Imagine cracking open a vial of a $1,000 chemotherapy drug and injecting it into a cancer patient She only needs 1.3 milligrams but the vial contains double that amount. What happens to the rest? Oftentimes, it gets thrown in the trash. Patients, Medicare and private insurance foot the full bill anyway.
Congress is set to crack down on the practice, which is the result of drug companies packaging expensive physician-administered drugs in single-use vials that are too large for the typical patient.
Medicare spent $753 million on discarded portions of single-use vials of cancer drugs in 2019, according to CMS.
Sens. Rob Portman (R-Ohio) and Dick Durbin (D-Ill.) authored language in the infrastructure legislation that would force pharmaceutical companies to pay rebates to Medicare for wasted doses, saving about $3 billion per year, according to a projections by the nonpartisan Congressional Budget Office. A Senate vote on the underlying bill is expected soon. If Congress were to pass the bill and President Joe Biden sign it, the drug waste provisions would take effect in 2023.
“Hopefully this will encourage pharmaceutical companies to make smaller vials,” said Dr. Julie Vose, chair of the Association for Clinical Oncology’s Government Relations Committee.
For safety reasons, any leftover doses in single-use vials can’t be used for other patients and are usually discarded. But some Medicare patients must pay coinsurance on the full price of the drug—even if a portion is thrown out. High drug spending also leads to higher premiums in Medicare and commercial insurance markets.
Smaller vials would mean lower costs for patients and payers. “High out-of-pocket costs impact access for patients in the U.S. uniquely,” said Dr. Peter Bach, director of Memorial Sloan Kettering Cancer Center’s Center for Health Policy and Outcomes.
Nudging drugmakers to produce smaller vials would be “entirely cost-neutral” for hospitals because providers get paid the full price of drugs they administer whether the entire vial is used or not, Bach said. “Anything we can do to lower out-of-pocket costs in the healthcare system is something providers should care about.”
The American Hospital Association endorsed the legislation in 2019, noting that “providers frequently are forced to discard the potentially tainted excess content of the package, resulting in expensive and unnecessary waste.”
Healthcare providers discarded about 2% of these drugs covered by Medicare Part B in 2019, according to CMS.
But some pharmaceuticals—mostly expensive cancer therapies—are more likely to be thrown out because they come in large vials. About 27% of bortezomib units Medicare covered in 2019 were tossed, according to CMS. Bortezomib, also known as Velcade, is used to treat multiple myeloma and other cancers.
Still, the National Academies of Sciences, Engineering and Medicine questioned whether discarding units of drugs is a waste of money in a report published this year.
“The price of a drug is typically based not on how much is used but on the willingness to pay for the drug’s therapeutic benefit,” the report says. “Based on the way drugs are priced and paid for in the United States, the committee concluded that when a drug is discarded, there is no money to recoup.”

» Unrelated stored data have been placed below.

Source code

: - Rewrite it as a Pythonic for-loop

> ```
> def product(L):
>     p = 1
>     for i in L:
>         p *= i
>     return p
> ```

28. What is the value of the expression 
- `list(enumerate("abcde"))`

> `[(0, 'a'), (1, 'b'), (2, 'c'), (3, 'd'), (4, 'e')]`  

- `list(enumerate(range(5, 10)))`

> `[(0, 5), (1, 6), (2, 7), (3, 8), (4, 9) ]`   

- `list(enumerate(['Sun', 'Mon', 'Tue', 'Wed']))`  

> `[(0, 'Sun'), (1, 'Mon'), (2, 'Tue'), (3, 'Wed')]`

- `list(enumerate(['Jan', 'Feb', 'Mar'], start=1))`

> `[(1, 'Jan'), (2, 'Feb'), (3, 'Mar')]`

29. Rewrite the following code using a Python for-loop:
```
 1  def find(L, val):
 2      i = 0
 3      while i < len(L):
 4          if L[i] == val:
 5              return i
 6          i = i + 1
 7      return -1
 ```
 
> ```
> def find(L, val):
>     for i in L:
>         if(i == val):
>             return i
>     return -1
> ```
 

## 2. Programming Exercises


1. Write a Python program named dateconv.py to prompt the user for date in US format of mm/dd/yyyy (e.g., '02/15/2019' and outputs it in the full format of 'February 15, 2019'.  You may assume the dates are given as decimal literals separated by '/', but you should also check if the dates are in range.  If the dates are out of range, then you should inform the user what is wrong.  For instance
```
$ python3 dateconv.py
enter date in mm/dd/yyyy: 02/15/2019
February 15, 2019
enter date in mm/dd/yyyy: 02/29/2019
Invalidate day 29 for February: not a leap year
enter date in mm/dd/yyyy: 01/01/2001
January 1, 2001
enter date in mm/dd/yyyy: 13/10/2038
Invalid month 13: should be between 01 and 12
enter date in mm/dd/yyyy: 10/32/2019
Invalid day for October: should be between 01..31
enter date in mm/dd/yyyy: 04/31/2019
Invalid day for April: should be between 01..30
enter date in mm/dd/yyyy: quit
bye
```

Drugmakers are likely to increase prices for drugs if forced to package them in smaller vials, the report states.
But as expensive as prescription medicines are, there’s a limit to how much pharmaceutical manufacturers can hike prices, Bach said. “If drug companies could raise prices infinitely, they would.”Congressional Democrats are also hoping to pass separate legislation that would limit how much drug companies can charge Medicare and private insurers.
Congress should direct any savings resulting from smaller drug vials to patients first, the National Academies recommend. The current legislation would instead divert the rebates to the Medicare trust fund, in part because lawmakers need budgetary savings to help finance the infrastructure bill’s $500 billion in new spending.